Sometimes I wonder what to talk about but I'm so excited to post a visual that I go ahead and post and leave it in "draft" stage before publishing. I posted a version of this last night and came back this morning to check my masterpiece and couldn't live with it, so out in the studio with my pjs on (and before coffee) working again on little areas where my eyes stuttered and were "bugged" by shapes and colors. I spent more time working on the face getting more bone structure going on in the lit side of the face. I added a blue purple component to balance out the orange and the green and tried to create more "shoulder." I find it difficult sometimes to get the roll of the shoulder especially when the figure is backlit. My first inclination is to go straight for the light on the turn of the shoulder and what appears dark behind it is simply too stark. This morning I blurred out those edges and brought more of the golden greens into the shoulder and more of the dress into the back ground and then redefined the shoulder. I may still work more on bringing the front of her chest forward with more saturated color.
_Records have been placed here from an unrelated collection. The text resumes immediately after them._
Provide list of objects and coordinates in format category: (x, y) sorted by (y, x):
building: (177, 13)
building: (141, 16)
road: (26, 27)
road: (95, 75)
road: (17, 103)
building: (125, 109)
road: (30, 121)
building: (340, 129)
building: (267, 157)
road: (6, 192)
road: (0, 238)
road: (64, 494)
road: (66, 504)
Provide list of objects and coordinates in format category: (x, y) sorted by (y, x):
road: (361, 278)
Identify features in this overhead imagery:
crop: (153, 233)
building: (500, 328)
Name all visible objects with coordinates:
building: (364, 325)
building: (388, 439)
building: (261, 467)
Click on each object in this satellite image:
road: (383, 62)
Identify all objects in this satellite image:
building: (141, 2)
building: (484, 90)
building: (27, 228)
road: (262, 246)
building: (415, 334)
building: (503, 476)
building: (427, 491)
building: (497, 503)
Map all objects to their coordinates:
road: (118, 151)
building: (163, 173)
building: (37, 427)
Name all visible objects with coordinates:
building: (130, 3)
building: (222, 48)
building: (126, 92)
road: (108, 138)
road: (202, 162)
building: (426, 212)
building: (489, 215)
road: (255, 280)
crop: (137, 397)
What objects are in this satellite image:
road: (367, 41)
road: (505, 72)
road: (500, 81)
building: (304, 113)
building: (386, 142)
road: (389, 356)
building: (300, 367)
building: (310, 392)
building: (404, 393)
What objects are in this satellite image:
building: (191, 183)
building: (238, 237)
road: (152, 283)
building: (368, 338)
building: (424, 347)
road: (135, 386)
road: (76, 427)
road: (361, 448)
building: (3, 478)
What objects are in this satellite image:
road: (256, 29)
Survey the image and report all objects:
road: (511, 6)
My first inclination when approaching a painting is to ram pure color into it. Later , when I view it after having had some "time off," it ends up looking too garish.. Then the marvelous nifty neutrals come to my rescue. I started installing them in and around all the foliage in the background and it helped a great deal to give air and relief to the background. I guess the long and short of it is that it takes a few go rounds to come to the place in time when it is pronounced done. There's something about living with a painting for a time period. I might even go so far as to say that as long as they are in my line of sight they are never done. I have painted more than 4000 paintings in my life and I can only think of perhaps, 4, that I was really satisfied were done, as in DONE, wouldn't touch them again. Pierre Bonnard, I read, had a certain painting hanging in his room. He used to paint directly on canvas stapled or affixed in some way to the wall but not stretched. It was the day of his death and there was a certain leaf on a peach tree in the painting that was agitating his enjoyment of viewing it. He struggled, got up, went over and touched it with some color, went back to bed, and later that day died, met his maker, and passed away. Discontent is a by product or side effect of painting and has to be tolerated, respected, and given accommodation, I suspect.
Post script: I should remember the nifty neutrals and value and treasure the monotony of routine in the midst of dramatic times.